A number of my relatives (16) ruined the New Year’s Eve partying be their parents by being born on the 1st. I wonder if any of them were the first born in their city/town/village. The first on the list was Elizabeth Jenks, my first cousin, 8 times removed, who was born in 1697. Second on the list was my 6th great grandfather, Thomas Morey, who arrived 314 years ago in Bristol, Rhode Island.

Eleven of my database inhabitants apparently decided the year was not that promising and departed this mortal coil.

I am planning on exploring the next 364 days of 2023 and see what it can provide.

Posted in Gaertner / Gardner, Genealogy, Jenks | Leave a comment

BSO = Down the Rabbit Hole.

This week, I got into the current issue of the New England Historic and Genealogical Register. I had planned on scanning the Table of Contents, realizing there was nothing of immediate interest and putting it aside.

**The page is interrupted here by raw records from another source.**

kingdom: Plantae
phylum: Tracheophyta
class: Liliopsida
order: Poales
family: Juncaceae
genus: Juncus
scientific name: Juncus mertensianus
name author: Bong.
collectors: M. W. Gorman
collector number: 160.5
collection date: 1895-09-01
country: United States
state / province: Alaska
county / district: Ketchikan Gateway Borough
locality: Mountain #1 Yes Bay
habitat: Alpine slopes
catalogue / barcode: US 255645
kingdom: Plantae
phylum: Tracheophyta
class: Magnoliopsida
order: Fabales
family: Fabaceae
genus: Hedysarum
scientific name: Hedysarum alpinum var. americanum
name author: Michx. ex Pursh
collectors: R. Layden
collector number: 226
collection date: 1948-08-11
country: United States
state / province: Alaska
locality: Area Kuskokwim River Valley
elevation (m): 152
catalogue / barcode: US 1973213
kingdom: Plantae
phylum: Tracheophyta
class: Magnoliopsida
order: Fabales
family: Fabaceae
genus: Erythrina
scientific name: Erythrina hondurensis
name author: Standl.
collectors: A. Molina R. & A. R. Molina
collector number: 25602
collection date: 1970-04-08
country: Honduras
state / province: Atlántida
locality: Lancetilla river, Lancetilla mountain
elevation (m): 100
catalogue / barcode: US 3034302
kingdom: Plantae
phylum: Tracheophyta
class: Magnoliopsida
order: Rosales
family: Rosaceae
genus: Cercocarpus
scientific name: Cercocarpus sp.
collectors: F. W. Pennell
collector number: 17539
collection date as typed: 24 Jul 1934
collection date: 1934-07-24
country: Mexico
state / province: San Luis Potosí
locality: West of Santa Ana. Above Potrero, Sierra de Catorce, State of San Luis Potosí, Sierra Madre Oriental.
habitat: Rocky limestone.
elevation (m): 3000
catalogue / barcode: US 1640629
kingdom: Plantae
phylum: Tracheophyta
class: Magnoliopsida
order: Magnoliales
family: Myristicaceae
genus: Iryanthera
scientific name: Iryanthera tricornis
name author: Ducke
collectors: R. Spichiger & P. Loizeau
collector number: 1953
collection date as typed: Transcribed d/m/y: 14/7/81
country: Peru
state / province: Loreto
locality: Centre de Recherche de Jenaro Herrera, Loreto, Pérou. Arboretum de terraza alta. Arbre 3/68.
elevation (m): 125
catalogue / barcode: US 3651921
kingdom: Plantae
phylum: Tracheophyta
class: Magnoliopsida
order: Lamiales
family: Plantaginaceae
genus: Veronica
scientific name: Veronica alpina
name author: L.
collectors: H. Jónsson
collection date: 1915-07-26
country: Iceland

Well there was a Bright Shiny Object in that issue (and since I had not a very good job of scanning the prior issue, there was part 1 in that issue). The article was Samuel and Abigail (Sprague) Call of Charlestown, Massachusetts, and Nova Scotia. My 11 times great grandfather was Trisram Sprague of Dorset, England. I jumped down the Rabbit Hole to see if and how I was related to Abigail Sprague. Well 3 days later I have amassed all kinds of new Sprague family information and have determined that Cousin Abigail is my 3C8R! But, the Rabbit Hole has turned into a giant sink hole as I am now fully occupied with the Sprague Lineage.

My 9th great grandfather arrived in Salem, Massachusetts in 1629 and married Millicent Eames in 1635. And so it will continue as long as I can see some daylight above the rim of the hole and more Bright Shiny Objects calling to be dug out of the mine.

The Sprague Line marries into my Jenks Line and that becomes a whole other Rabbit Hole.